Pretty much the whole of this story is in some way “problematic”, which is precisely why audiences will relish returning to it and new ones will enjoy its wildness. Anyway, would a Rooster character ever really couch his yarns in “people of colour” or “British-born” phrasings? Butterworth and Rylance (who is, ironically an unrepentant Corbynite collectivist in real life), have done the right thing by sticking to gutsy, often objectionable invective, true to the language of the people it is describing.

At some point, the script will need to update references like Johnny’s recollection of an orgy with the Spice Girls — “all of them, even the ginger one”, Chumbawamba (a rock band) and the fancy-dress night at The Cooper’s pub, where most of the village men turn up as Osama bin Laden. But this revival feels like a tribute to the greatest success of contemporary writing in the past two decades, so some tolerance of anachronisms is justified.

Ian Rickson’s direction makes changes for pace and places less emphasis on the mystical power of summoning the spirits of giants on a junk-store drum. The ending is a bit less powerful than it might be: a small imperfection.
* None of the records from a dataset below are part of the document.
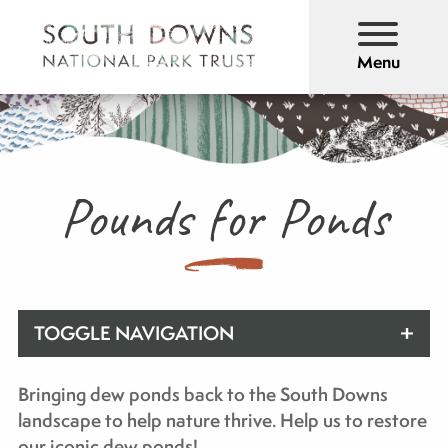
Menu
Pounds for Ponds
TOGGLE NAVIGATION
Bringing dew ponds back to the South Downs
landscape to help nature thrive. Help us to restore
our iconic dew ponds!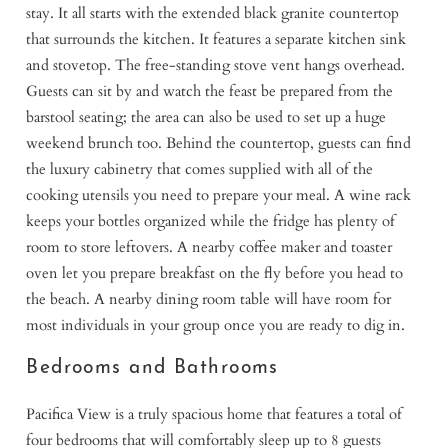
stay. It all starts with the extended black granite countertop
that surrounds the kitchen. It features a separate kitchen sink
and stovetop. The free-standing stove vent hangs overhead.
Guests can sit by and watch the feast be prepared from the
barstool seating; the area can also be used to set up a huge
weekend brunch too. Behind the countertop, guests can find
the luxury cabinetry that comes supplied with all of the
cooking utensils you need to prepare your meal. A wine rack
keeps your bottles organized while the fridge has plenty of
room to store leftovers. A nearby coffee maker and toaster
oven let you prepare breakfast on the fly before you head to
the beach. A nearby dining room table will have room for
most individuals in your group once you are ready to dig in.
Bedrooms and Bathrooms
Pacifica View is a truly spacious home that features a total of
four bedrooms that will comfortably sleep up to 8 guests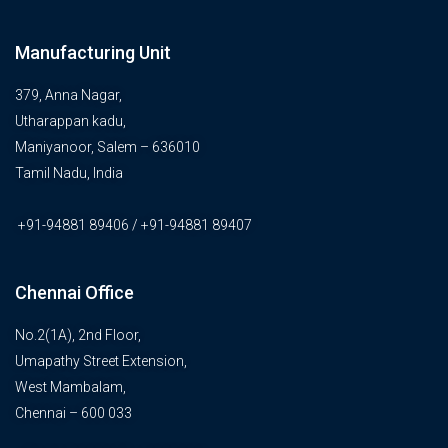
Manufacturing Unit
379, Anna Nagar,
Utharappan kadu,
Maniyanoor, Salem – 636010
Tamil Nadu, India
+91-94881 89406 / +91-94881 89407
Chennai Office
No.2(1A), 2nd Floor,
Umapathy Street Extension,
West Mambalam,
Chennai – 600 033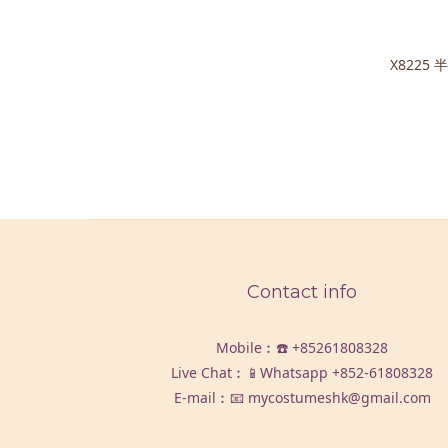
X8225
Contact info
Mobile︰☎️
+85261808328
Live Chat︰📱Whatsapp
+852-61808328
E-mail︰📧 mycostumeshk@gmail.com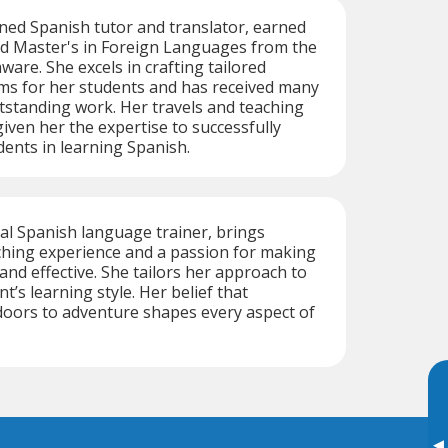
ned Spanish tutor and translator, earned
nd Master's in Foreign Languages from the
ware. She excels in crafting tailored
s for her students and has received many
tstanding work. Her travels and teaching
iven her the expertise to successfully
dents in learning Spanish.
ual Spanish language trainer, brings
ching experience and a passion for making
and effective. She tailors her approach to
’s learning style. Her belief that
oors to adventure shapes every aspect of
In truth, Jerusalem does not merely “foreshadow Brexit” as so many reviews insist. It’s a far richer play than a parable of the “left behinds” — a meditation on belonging and the oddities of ordinary folk: characterful, foolish, self-defeating, on the edge of prosperity all around us.

When raw thuggery intervenes in the savage beating of Johnny by Troy, a frisson of real evil descends in this modern forest of Arden. Butterworth’s England is green but not always pleasant. And Rooster is its unrepentant lord of misrule: older, no wiser and still rocking it.